Students use geographic information systems to help food bank connect its clients with healthy food


Students Ren Bee, Priscilla Duarte, Suzanne Beshore and Linda Luna outside the Sacramento Food Bank & Family Services.

Editor's note: This story was first published in fall 2011. As of June 2012, Bee is an inaugural graduate of the School of Nursing.

Less than six months after classes opened at the recently launched Betty Irene Moore School of Nursing at UC Davis, students help improve health through projects that help community organizations solve health issues. One class project, for example, uses technology to make it easier for people to easily find accessible, nutritious and affordable food.

Ren Bee and Suzanne Beshore, two Master of Science students in the Nursing Science and Health-Care Leadership graduate degree program, partner with the Sacramento Food Bank & Family Services through the course, Community Connections. The Food Bank provides low-income families with food assistance and many other critical health services. Food Bank leaders met with Community Connections’ students early in the fall semester to determine projects that best support the organization’s needs. Bee and Beshore determined that geographic information systems, GIS, could help the Food Bank’s clients find resources such as local food markets that offer healthy and nutritious food in their neighborhoods.

"GIS can be a great tool because it provides a great visual analysis of various research data and it highlights health and illness issues in populations,” Bee said.

Several studies in the last decade found that areas with decreased economic and social resources have higher rates of obesity due to a lack of healthy food choices in supermarkets and eating establishments. Lack of nutritious food is linked to health risks such as obesity, diabetes and other illnesses. Food bank leaders lacked support to help individuals easily find healthy and nutritious food and hoped the Community Connections students would discover creative solutions.

Bee, who also works as a trauma nurse at California Shock Trauma Air Rescue, first used GIS in early 2011 to develop the tool for the Sacramento Food Bank. Additionally, Bee and other students contributed to the creation of a new GIS class with Estella Geraghty, an assistant professor at the UC Davis School of Medicine.
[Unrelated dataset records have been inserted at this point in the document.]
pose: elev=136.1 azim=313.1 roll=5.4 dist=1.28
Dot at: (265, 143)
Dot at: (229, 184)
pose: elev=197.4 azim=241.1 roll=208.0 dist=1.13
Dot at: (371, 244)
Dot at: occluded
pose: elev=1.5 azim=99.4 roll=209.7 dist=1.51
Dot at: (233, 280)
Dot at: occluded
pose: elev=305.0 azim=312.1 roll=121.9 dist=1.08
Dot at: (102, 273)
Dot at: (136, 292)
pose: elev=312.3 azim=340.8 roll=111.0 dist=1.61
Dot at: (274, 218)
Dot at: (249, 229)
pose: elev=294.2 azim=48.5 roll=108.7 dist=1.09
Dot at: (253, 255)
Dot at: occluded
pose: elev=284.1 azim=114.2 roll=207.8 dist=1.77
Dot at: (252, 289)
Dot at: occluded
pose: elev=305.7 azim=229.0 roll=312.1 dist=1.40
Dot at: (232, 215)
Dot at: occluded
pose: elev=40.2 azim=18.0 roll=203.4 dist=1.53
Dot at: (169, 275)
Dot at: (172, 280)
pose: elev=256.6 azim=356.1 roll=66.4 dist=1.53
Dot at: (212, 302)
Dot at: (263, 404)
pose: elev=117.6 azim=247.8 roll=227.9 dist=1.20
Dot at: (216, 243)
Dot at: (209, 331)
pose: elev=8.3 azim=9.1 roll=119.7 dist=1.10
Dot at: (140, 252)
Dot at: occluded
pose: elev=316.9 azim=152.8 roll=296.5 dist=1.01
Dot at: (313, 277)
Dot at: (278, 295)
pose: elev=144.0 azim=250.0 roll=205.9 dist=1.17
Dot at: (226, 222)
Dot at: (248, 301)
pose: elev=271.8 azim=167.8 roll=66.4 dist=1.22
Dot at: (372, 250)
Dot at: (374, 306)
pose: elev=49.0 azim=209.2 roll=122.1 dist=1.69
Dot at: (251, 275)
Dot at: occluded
Six master’s degree students from the School of Nursing and one student from the Health Informatics Graduate Degree Program enrolled in the class.

“GIS supports the analysis of various scientific research that can be used across all disciplines in health care, not just nursing,” Bee said. “We hope our GIS course can help promote interdisciplinary education that could include other graduate students at UC Davis, including Public Health, the Graduate School of Management as well as the School of Medicine.”

Bee and 32 other members of the inaugural classes at the school take leadership roles in their individual studies, oftentimes in team-based projects with community partners such as the Sacramento Food Bank. As the inaugural classes take a role in the creation of new courses—such as the interdisciplinary GIS course—their work helps shape the curriculum for future scholars at the School of Nursing and UC Davis Health.

Bee is considering a master’s degree thesis that will examine how well GIS identifies community resources. He aspires to serve communities in Sacramento which need the most help and simultaneously create a foundation for countless future UC Davis students to integrate GIS in their interprofessional studies and careers. “It is an honor to be one of the inaugural students at the Betty Irene Moore School of Nursing, a place that supports innovative and interprofessional thinking needed to solve society’s health problems,” Bee said.